* **To-do item**
Pull out the lines from the start of the collected data through the line that contains "Empfohlene Beiträge", including that line, and reproduce them word for word. Leave the pictures out of your answer.

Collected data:
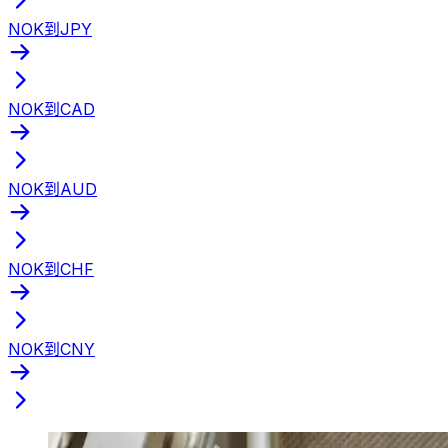
NOK到JPY
NOK到CAD
NOK到AUD
NOK到CHF
NOK到CNY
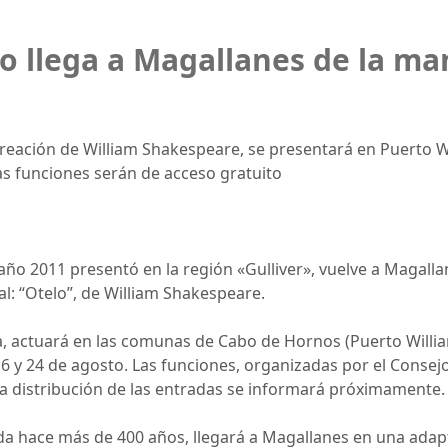
lo llega a Magallanes de la ma
reación de William Shakespeare, se presentará en Puerto Wi
as funciones serán de acceso gratuito
 año 2011 presentó en la región «Gulliver», vuelve a Magal
al: “Otelo”, de William Shakespeare.
ca, actuará en las comunas de Cabo de Hornos (Puerto Willia
16 y 24 de agosto. Las funciones, organizadas por el Consejo
 La distribución de las entradas se informará próximamente.
a hace más de 400 años, llegará a Magallanes en una adapt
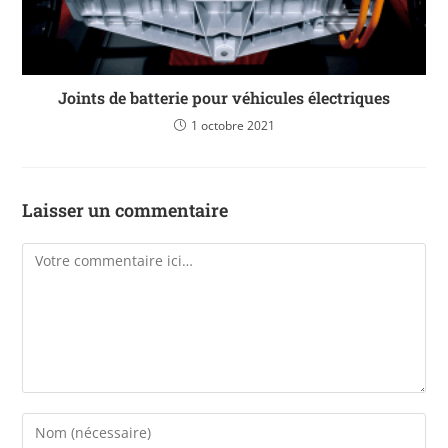
Joints de batterie pour véhicules électriques
1 octobre 2021
Laisser un commentaire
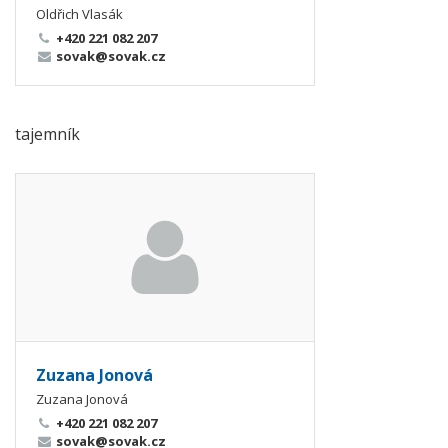
Oldřich Vlasák
+420 221 082 207
sovak@sovak.cz
tajemník
Zuzana Jonová
Zuzana Jonová
+420 221 082 207
sovak@sovak.cz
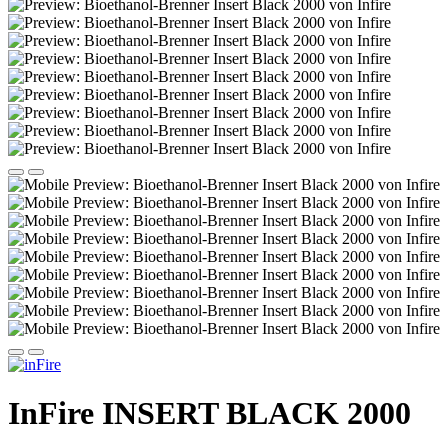
InFire INSERT BLACK 2000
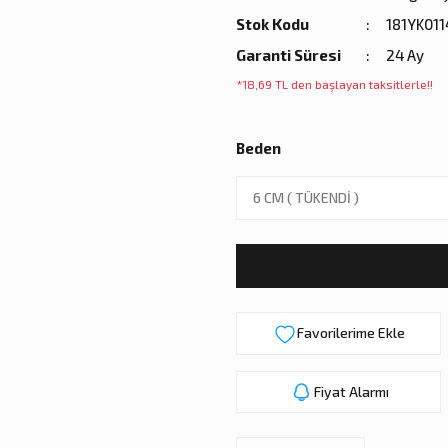
Stok Kodu
181YK011
Garanti Süresi
24 Ay
*18,69 TL den başlayan taksitlerle!!
Beden
Fiyat Alarmı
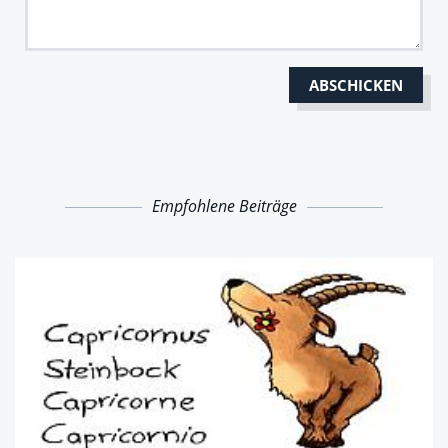
Empfohlene Beiträge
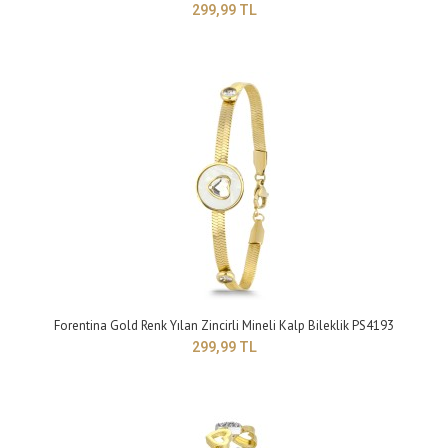
299,99 TL
Forentina Gümüş Rengi Kobra Zincirli Kalpli Bayan Bileklik PS4195
299,99 TL
Yapısı: BijuteriMaden Rengi: griBileklik Modeli: ayarlanabilir zincirli kobra
bileklikTakı setleri, ..
Forentina Gold Renk Yılan Zincirli Mineli Kalp Bileklik PS4193
299,99 TL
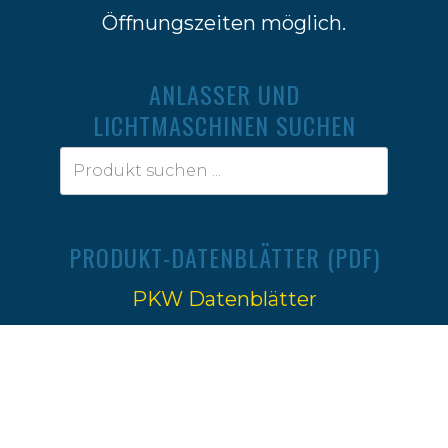
Öffnungszeiten möglich.
ANLASSER UND
LICHTMASCHINEN SUCHEN
PRODUKT-DATENBLÄTTER (PDF)
PKW Datenblätter
Traktoren Datenblätter
Impressum
|
Datenschutz
Ⓒ 2022-2026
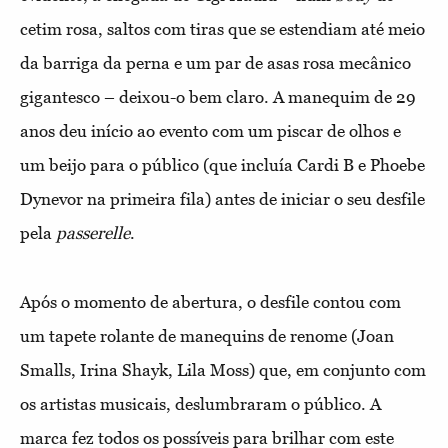
cetim rosa, saltos com tiras que se estendiam até meio
da barriga da perna e um par de asas rosa mecânico
gigantesco – deixou-o bem claro. A manequim de 29
anos deu início ao evento com um piscar de olhos e
um beijo para o público (que incluía Cardi B e Phoebe
Dynevor na primeira fila) antes de iniciar o seu desfile
pela
passerelle
.
Após o momento de abertura, o desfile contou com
um tapete rolante de manequins de renome (Joan
Smalls, Irina Shayk, Lila Moss) que, em conjunto com
os artistas musicais, deslumbraram o público. A
marca fez todos os possíveis para brilhar com este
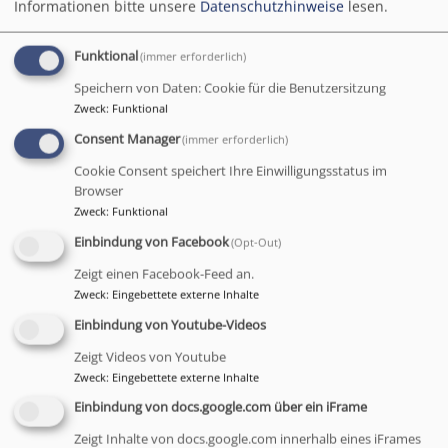
02.05.2023 JOMA
Informationen bitte unsere
Datenschutzhinweise
lesen.
feiert 1. Geburtstag
Funktional
(immer erforderlich)
Speichern von Daten: Cookie für die Benutzersitzung
Zweck
:
Funktional
Einladung zum 1.
Consent Manager
(immer erforderlich)
Geburtstag unserer
JOMA-Begegnungsstätte
Cookie Consent speichert Ihre Einwilligungsstatus im
Browser
und Café in der Au am 2.
Zweck
:
Funktional
Mai 2023! Und schon bin
ich ein Jahr - und möchte
Einbindung von Facebook
(Opt-Out)
diesen tollen Tag sehr
Zeigt einen Facebook-Feed an.
gerne mit Euch
Zweck
:
Eingebettete externe Inhalte
gemeinsam feiern! Das
Einbindung von Youtube-Videos
JOMA feiert Geburtstag!
Zeigt Videos von Youtube
Also wollen wir natürlich
Zweck
:
Eingebettete externe Inhalte
mit allen Nachbar*innen
Einbindung von docs.google.com über ein iFrame
feiern und errichten ein leckeres
Buffet am 2. Mai von
11 bis 17 Uhr in der Regerstrasse 70.
Reservierung
Zeigt Inhalte von docs.google.com innerhalb eines iFrames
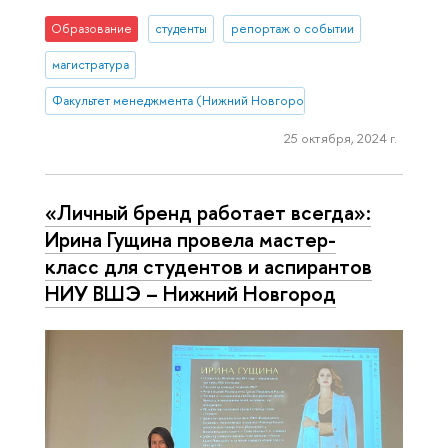
Образование
студенты
репортаж о событии
магистратура
Факультет менеджмента (Нижний Новгород)
25 октября, 2024 г.
«Личный бренд работает всегда»:
Ирина Гущина провела мастер-
класс для студентов и аспирантов
НИУ ВШЭ – Нижний Новгород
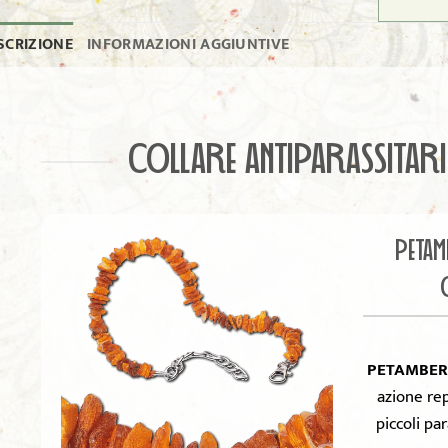
SCRIZIONE
INFORMAZIONI AGGIUNTIVE
COLLARE ANTIPARASSITAR
PETAM
PETAMBER
azione rep
piccoli par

* **Task response**
NOK到JPY
NOK到CAD
NOK到AUD
NOK到CHF
NOK到CNY
lo llega a Magallanes de la ma
reación de William Shakespeare, se presentará en Puerto Wi
as funciones serán de acceso gratuito
 año 2011 presentó en la región «Gulliver», vuelve a Magal
al: “Otelo”, de William Shakespeare.
ca, actuará en las comunas de Cabo de Hornos (Puerto Willia
16 y 24 de agosto. Las funciones, organizadas por el Consejo
 La distribución de las entradas se informará próximamente.
a hace más de 400 años, llegará a Magallanes en una adapt
Joints de batterie pour véhicules électriques
1 octobre 2021
Laisser un commentaire
Oldřich Vlasák
+420 221 082 207
sovak@sovak.cz
tajemník
Zuzana Jonová
Zuzana Jonová
+420 221 082 207
sovak@sovak.cz
InFire INSERT BLACK 2000
Stok Kodu
181YK011
Garanti Süresi
24 Ay
*18,69 TL den başlayan taksitlerle!!
Beden
Fiyat Alarmı
Empfohlene Beiträge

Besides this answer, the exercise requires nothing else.